Ему все было дорого в Анне и все нравилось в ней, она казалось ему самой лучшей женщиной, какую только знал он в своей жизни.
5
Солнце уже было высоко, когда произошла еще одна встреча.
Все уже давно разошлись, а профессор продолжал оставаться один. Его не тревожили, он так этого хотел, и это понимали Гребенников, Журба, Лазарь.
Штрикер шел, тяжело опираясь на палку.
– Ты?
Бунчужный не верил своим глазам.
Штрикер был попрежнему грузный, тяжелый, с огромной лопатообразной бородой, в золотом пенсне. Только лицо утратило розовый цвет, стало блеклым, обрюзгшим, а бороду густо перевила седина.
– Как видишь. Не дух бесплотный...
– Но как вдруг? – Бунчужный не знал, протянуть ли руку или нет. – Здравствуй, – и протянул руку.
Штрикер вяло пожал в ответ, но не выпускал ее.
– Не боишься подавать бывшему промпартийцу? Не измараешься?
Бунчужный покраснел.
– Не боюсь. Но как это ты вдруг сюда, к нам?
– Что? Зачем приехал, хочешь спросить?
– Вообще... нежданно.
– Для тебя нежданно, а для меня – вожделенная мечта...
– Расскажи. Надолго?
– На пару деньков. Я здесь, собственно, в роли козерога.
– Не понимаю.
– Поймешь! А забрался ты далеченько. И высоченько! Прямо и иносказательно.
Бунчужный улыбнулся с легкой иронией.
– Приехал когда?
– Вчера.
– А ко мне сегодня?
– Я знал, что тебе вчера не до меня было. Смотрю я на тебя, Федор, ты все молодеешь. Честное слово! Даже не верится, что мы однолетки.
– Удачи молодят! – признался Бунчужный. Немного застенчиво он обвел рукой. – Вот... смотри: поливают наш чугун...
– Наш? Почему – наш?
– Да ведь и ты тоже имел к нему отношение, только в успехе сомневался... И в сибирском комбинате сомневался... И в пятилетке...
– Ты сразу в атаку?
– Трудно забыть... Сколько вся ваша братия вреда натворила!.. – Бунчужный зло глянул на Штрикера. – Ну, как с тобой? Выпустили? Понял ты что-нибудь, наконец, Генрих?
Штрикер молчал.
– Скажи, чего ты добивался? Мы с тобой ведь от корня рабочие люди. И твой отец был горновым у капиталистов, и мой... И обоих нас таскали за уши... Теперь же мы можем с успехом надрать уши другим!

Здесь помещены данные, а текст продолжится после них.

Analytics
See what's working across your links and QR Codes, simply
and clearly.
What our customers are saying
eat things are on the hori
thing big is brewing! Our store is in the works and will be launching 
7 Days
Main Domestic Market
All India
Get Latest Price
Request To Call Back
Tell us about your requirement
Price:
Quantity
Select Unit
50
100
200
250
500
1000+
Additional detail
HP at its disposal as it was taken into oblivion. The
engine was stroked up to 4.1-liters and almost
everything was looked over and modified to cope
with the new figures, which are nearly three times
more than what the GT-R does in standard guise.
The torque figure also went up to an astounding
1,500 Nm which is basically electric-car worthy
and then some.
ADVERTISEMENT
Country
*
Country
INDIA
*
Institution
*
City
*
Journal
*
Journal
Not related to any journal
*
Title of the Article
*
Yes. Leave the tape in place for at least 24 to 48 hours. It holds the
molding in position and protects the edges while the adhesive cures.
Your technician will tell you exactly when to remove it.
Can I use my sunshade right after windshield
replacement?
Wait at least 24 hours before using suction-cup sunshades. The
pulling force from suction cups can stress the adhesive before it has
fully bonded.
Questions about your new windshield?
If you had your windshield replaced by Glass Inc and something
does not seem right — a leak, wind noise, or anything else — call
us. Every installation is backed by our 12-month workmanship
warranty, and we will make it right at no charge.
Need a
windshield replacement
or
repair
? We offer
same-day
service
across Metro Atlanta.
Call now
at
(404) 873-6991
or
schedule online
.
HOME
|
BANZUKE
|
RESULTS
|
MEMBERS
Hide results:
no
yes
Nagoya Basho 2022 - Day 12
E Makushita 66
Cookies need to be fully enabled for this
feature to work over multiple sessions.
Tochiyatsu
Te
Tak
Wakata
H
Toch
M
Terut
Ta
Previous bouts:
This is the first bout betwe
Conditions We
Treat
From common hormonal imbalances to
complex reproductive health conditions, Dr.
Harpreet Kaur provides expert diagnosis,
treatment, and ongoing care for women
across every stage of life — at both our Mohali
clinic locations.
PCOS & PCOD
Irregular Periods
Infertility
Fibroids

– У тебя свои убеждения, у меня – свои. А вот тебя, как старого доменщика, поздравляю! Как доменщика! От чистого сердца.
Они прошлись по цеху.
Печь шла на передельном чугуне.
– Идешь бойко в гору, Федор!
Бунчужный усмехнулся.
– Гора-то наша с тобой, Генрих, не в том...

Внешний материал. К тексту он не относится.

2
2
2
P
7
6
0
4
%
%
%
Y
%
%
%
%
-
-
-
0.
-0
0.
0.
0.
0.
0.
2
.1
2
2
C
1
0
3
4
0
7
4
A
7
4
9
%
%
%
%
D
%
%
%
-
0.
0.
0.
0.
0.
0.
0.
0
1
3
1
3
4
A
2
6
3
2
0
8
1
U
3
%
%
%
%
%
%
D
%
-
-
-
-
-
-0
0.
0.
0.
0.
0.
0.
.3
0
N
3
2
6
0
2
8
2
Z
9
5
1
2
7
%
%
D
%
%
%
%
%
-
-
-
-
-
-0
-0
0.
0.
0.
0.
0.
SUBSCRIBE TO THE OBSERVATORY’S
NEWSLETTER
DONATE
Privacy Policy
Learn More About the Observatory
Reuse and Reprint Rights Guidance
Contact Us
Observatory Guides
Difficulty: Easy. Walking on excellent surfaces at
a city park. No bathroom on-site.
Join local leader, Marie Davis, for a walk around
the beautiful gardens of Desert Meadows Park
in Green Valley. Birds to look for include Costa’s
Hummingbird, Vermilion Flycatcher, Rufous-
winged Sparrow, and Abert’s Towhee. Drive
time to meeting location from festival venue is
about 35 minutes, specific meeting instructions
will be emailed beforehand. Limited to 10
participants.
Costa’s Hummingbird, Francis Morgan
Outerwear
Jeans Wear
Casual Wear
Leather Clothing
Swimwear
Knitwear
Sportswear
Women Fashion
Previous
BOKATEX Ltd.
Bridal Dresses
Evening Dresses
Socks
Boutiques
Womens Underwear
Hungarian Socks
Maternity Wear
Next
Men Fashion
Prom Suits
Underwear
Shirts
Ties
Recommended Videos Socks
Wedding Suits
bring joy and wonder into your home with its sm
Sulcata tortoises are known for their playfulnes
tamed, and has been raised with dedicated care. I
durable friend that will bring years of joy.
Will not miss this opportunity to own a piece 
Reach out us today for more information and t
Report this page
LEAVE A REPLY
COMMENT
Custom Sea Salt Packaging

– Меня не пристегивай. Мертвого с живым не повенчаешь!
Штрикер остановился.
– Кстати, когда подаешь в партию? Или для... поощрения... ждешь орденка?

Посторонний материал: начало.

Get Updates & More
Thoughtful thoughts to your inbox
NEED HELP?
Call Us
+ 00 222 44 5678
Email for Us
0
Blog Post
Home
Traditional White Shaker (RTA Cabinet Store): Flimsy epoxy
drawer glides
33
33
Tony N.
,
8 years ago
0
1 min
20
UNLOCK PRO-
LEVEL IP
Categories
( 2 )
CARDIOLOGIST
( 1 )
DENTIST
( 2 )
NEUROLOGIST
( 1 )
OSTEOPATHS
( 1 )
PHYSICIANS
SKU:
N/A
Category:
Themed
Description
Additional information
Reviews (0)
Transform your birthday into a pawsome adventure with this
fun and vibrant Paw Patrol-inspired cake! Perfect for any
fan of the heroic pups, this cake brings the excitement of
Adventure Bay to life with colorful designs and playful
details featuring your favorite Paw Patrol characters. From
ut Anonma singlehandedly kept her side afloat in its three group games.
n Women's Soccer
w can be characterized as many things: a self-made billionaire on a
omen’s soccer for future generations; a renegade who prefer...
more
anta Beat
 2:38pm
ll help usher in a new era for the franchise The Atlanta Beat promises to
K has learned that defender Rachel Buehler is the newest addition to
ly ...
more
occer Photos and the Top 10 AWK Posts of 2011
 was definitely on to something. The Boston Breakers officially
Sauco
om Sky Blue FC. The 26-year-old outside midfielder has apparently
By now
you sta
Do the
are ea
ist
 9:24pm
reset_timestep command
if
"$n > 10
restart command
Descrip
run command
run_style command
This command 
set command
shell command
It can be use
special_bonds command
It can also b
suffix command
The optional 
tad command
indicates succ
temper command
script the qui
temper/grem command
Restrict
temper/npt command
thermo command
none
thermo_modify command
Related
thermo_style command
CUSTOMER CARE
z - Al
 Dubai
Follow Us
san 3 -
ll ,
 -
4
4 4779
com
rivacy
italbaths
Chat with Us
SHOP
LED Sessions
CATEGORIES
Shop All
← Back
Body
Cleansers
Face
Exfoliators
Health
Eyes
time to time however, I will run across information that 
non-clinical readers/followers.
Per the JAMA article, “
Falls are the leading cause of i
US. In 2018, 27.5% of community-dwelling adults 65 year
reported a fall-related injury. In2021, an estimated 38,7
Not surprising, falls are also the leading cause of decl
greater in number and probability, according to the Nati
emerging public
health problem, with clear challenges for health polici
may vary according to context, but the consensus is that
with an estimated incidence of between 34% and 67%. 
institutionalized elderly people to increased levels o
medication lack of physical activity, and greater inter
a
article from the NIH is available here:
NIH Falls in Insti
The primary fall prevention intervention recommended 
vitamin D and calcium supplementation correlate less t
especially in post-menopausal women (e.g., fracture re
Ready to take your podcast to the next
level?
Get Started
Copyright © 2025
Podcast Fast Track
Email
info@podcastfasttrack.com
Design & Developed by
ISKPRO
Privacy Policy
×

Бунчужный посмотрел на широко расставленные, очень толстые ноги Генриха и только теперь заметил, как осунулся земляк.
– Ты не болеешь? У тебя, знаешь, вид того...
Штрикер рассмеялся.
– Болен? Чепуха! Еще четверть века проживу.
Они пошли к печи.
– Мне показалось, Федор, что на тебе за эти два года наросла вторая кожа. Этакая пуленепроницаемая кожа бегемота... Только прости за откровенность! – сказал Штрикер, когда они осматривали домну. – Печь задумана и выполнена сносно. Но, собственно, чему ты радуешься? Приоритету? Но думаю, что и за границей не стоят на месте. Жизнь, брат, всюду не та, что была до революции. У нас и за границей.
– У нас лучше!
– Блажен, кто верует!
– Рекомендую тебе по этому поводу поговорить с начальником нашего строительства товарищем Гребенниковым. Он тебе раскажет, как там, недавно оттуда вернулся.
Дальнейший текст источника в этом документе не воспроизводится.